Please copy every line of the entries below, word for word and in the same order.

Dataset records:
......

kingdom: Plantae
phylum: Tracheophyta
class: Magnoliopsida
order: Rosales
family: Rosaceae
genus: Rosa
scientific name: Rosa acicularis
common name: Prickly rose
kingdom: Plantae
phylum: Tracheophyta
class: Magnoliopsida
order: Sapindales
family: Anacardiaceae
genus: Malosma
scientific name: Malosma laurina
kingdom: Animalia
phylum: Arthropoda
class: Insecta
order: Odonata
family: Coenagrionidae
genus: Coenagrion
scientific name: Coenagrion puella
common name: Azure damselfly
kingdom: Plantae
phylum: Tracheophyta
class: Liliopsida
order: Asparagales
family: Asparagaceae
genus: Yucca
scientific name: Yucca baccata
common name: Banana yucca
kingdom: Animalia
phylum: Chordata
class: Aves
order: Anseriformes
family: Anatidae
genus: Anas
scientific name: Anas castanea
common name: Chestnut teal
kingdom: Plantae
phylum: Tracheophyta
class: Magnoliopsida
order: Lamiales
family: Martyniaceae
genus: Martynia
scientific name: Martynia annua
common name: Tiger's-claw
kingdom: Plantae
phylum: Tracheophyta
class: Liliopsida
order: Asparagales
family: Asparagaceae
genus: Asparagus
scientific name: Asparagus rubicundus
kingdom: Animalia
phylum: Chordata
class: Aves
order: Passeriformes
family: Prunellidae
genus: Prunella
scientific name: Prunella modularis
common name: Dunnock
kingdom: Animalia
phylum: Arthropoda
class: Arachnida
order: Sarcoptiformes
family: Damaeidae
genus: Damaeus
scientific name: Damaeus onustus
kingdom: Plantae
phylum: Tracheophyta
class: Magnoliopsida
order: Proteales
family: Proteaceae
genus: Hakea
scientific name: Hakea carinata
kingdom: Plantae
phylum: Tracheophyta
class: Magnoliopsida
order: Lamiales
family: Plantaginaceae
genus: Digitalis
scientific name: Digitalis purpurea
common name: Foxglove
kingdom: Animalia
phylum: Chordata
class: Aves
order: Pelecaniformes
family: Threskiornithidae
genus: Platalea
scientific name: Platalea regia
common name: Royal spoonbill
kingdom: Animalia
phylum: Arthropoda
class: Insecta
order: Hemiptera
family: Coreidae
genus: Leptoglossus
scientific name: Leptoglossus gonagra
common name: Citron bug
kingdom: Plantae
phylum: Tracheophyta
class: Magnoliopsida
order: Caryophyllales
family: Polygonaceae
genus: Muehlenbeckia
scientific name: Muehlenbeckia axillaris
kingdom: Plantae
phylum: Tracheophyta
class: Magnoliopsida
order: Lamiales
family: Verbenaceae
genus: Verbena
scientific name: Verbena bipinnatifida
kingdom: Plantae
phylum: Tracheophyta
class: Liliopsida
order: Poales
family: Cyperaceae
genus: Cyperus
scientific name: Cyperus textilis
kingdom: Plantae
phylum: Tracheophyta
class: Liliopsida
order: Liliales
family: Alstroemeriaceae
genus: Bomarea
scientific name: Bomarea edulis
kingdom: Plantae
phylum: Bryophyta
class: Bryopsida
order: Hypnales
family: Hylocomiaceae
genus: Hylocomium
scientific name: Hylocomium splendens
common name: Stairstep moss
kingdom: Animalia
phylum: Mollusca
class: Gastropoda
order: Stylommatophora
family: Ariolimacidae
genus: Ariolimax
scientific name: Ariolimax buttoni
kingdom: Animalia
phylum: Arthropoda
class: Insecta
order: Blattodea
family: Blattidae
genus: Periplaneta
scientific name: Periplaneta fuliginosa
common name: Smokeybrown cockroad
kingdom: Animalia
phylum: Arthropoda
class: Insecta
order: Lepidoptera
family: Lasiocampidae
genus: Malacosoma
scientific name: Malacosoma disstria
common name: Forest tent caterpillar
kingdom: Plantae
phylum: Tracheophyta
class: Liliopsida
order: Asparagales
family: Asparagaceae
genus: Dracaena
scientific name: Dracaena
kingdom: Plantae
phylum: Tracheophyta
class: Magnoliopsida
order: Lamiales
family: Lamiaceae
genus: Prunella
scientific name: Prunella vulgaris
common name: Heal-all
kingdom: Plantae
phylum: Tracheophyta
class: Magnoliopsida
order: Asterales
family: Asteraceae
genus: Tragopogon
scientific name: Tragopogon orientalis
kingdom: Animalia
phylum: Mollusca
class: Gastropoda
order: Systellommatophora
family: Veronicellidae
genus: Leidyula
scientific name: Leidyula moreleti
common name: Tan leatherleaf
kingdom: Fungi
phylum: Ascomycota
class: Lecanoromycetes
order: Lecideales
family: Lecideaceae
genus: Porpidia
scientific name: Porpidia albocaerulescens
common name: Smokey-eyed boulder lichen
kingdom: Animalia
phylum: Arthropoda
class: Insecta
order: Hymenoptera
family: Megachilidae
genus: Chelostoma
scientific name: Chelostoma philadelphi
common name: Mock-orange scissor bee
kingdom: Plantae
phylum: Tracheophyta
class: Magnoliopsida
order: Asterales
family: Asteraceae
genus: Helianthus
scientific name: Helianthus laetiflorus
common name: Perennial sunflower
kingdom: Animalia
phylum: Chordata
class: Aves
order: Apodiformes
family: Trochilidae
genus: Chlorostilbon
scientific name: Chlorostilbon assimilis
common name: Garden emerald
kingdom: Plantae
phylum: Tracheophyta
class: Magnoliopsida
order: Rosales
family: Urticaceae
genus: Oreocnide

......

Exercise result:
kingdom: Plantae
phylum: Tracheophyta
class: Magnoliopsida
order: Rosales
family: Rosaceae
genus: Rosa
scientific name: Rosa acicularis
common name: Prickly rose
kingdom: Plantae
phylum: Tracheophyta
class: Magnoliopsida
order: Sapindales
family: Anacardiaceae
genus: Malosma
scientific name: Malosma laurina
kingdom: Animalia
phylum: Arthropoda
class: Insecta
order: Odonata
family: Coenagrionidae
genus: Coenagrion
scientific name: Coenagrion puella
common name: Azure damselfly
kingdom: Plantae
phylum: Tracheophyta
class: Liliopsida
order: Asparagales
family: Asparagaceae
genus: Yucca
scientific name: Yucca baccata
common name: Banana yucca
kingdom: Animalia
phylum: Chordata
class: Aves
order: Anseriformes
family: Anatidae
genus: Anas
scientific name: Anas castanea
common name: Chestnut teal
kingdom: Plantae
phylum: Tracheophyta
class: Magnoliopsida
order: Lamiales
family: Martyniaceae
genus: Martynia
scientific name: Martynia annua
common name: Tiger's-claw
kingdom: Plantae
phylum: Tracheophyta
class: Liliopsida
order: Asparagales
family: Asparagaceae
genus: Asparagus
scientific name: Asparagus rubicundus
kingdom: Animalia
phylum: Chordata
class: Aves
order: Passeriformes
family: Prunellidae
genus: Prunella
scientific name: Prunella modularis
common name: Dunnock
kingdom: Animalia
phylum: Arthropoda
class: Arachnida
order: Sarcoptiformes
family: Damaeidae
genus: Damaeus
scientific name: Damaeus onustus
kingdom: Plantae
phylum: Tracheophyta
class: Magnoliopsida
order: Proteales
family: Proteaceae
genus: Hakea
scientific name: Hakea carinata
kingdom: Plantae
phylum: Tracheophyta
class: Magnoliopsida
order: Lamiales
family: Plantaginaceae
genus: Digitalis
scientific name: Digitalis purpurea
common name: Foxglove
kingdom: Animalia
phylum: Chordata
class: Aves
order: Pelecaniformes
family: Threskiornithidae
genus: Platalea
scientific name: Platalea regia
common name: Royal spoonbill
kingdom: Animalia
phylum: Arthropoda
class: Insecta
order: Hemiptera
family: Coreidae
genus: Leptoglossus
scientific name: Leptoglossus gonagra
common name: Citron bug
kingdom: Plantae
phylum: Tracheophyta
class: Magnoliopsida
order: Caryophyllales
family: Polygonaceae
genus: Muehlenbeckia
scientific name: Muehlenbeckia axillaris
kingdom: Plantae
phylum: Tracheophyta
class: Magnoliopsida
order: Lamiales
family: Verbenaceae
genus: Verbena
scientific name: Verbena bipinnatifida
kingdom: Plantae
phylum: Tracheophyta
class: Liliopsida
order: Poales
family: Cyperaceae
genus: Cyperus
scientific name: Cyperus textilis
kingdom: Plantae
phylum: Tracheophyta
class: Liliopsida
order: Liliales
family: Alstroemeriaceae
genus: Bomarea
scientific name: Bomarea edulis
kingdom: Plantae
phylum: Bryophyta
class: Bryopsida
order: Hypnales
family: Hylocomiaceae
genus: Hylocomium
scientific name: Hylocomium splendens
common name: Stairstep moss
kingdom: Animalia
phylum: Mollusca
class: Gastropoda
order: Stylommatophora
family: Ariolimacidae
genus: Ariolimax
scientific name: Ariolimax buttoni
kingdom: Animalia
phylum: Arthropoda
class: Insecta
order: Blattodea
family: Blattidae
genus: Periplaneta
scientific name: Periplaneta fuliginosa
common name: Smokeybrown cockroad
kingdom: Animalia
phylum: Arthropoda
class: Insecta
order: Lepidoptera
family: Lasiocampidae
genus: Malacosoma
scientific name: Malacosoma disstria
common name: Forest tent caterpillar
kingdom: Plantae
phylum: Tracheophyta
class: Liliopsida
order: Asparagales
family: Asparagaceae
genus: Dracaena
scientific name: Dracaena
kingdom: Plantae
phylum: Tracheophyta
class: Magnoliopsida
order: Lamiales
family: Lamiaceae
genus: Prunella
scientific name: Prunella vulgaris
common name: Heal-all
kingdom: Plantae
phylum: Tracheophyta
class: Magnoliopsida
order: Asterales
family: Asteraceae
genus: Tragopogon
scientific name: Tragopogon orientalis
kingdom: Animalia
phylum: Mollusca
class: Gastropoda
order: Systellommatophora
family: Veronicellidae
genus: Leidyula
scientific name: Leidyula moreleti
common name: Tan leatherleaf
kingdom: Fungi
phylum: Ascomycota
class: Lecanoromycetes
order: Lecideales
family: Lecideaceae
genus: Porpidia
scientific name: Porpidia albocaerulescens
common name: Smokey-eyed boulder lichen
kingdom: Animalia
phylum: Arthropoda
class: Insecta
order: Hymenoptera
family: Megachilidae
genus: Chelostoma
scientific name: Chelostoma philadelphi
common name: Mock-orange scissor bee
kingdom: Plantae
phylum: Tracheophyta
class: Magnoliopsida
order: Asterales
family: Asteraceae
genus: Helianthus
scientific name: Helianthus laetiflorus
common name: Perennial sunflower
kingdom: Animalia
phylum: Chordata
class: Aves
order: Apodiformes
family: Trochilidae
genus: Chlorostilbon
scientific name: Chlorostilbon assimilis
common name: Garden emerald
kingdom: Plantae
phylum: Tracheophyta
class: Magnoliopsida
order: Rosales
family: Urticaceae
genus: Oreocnide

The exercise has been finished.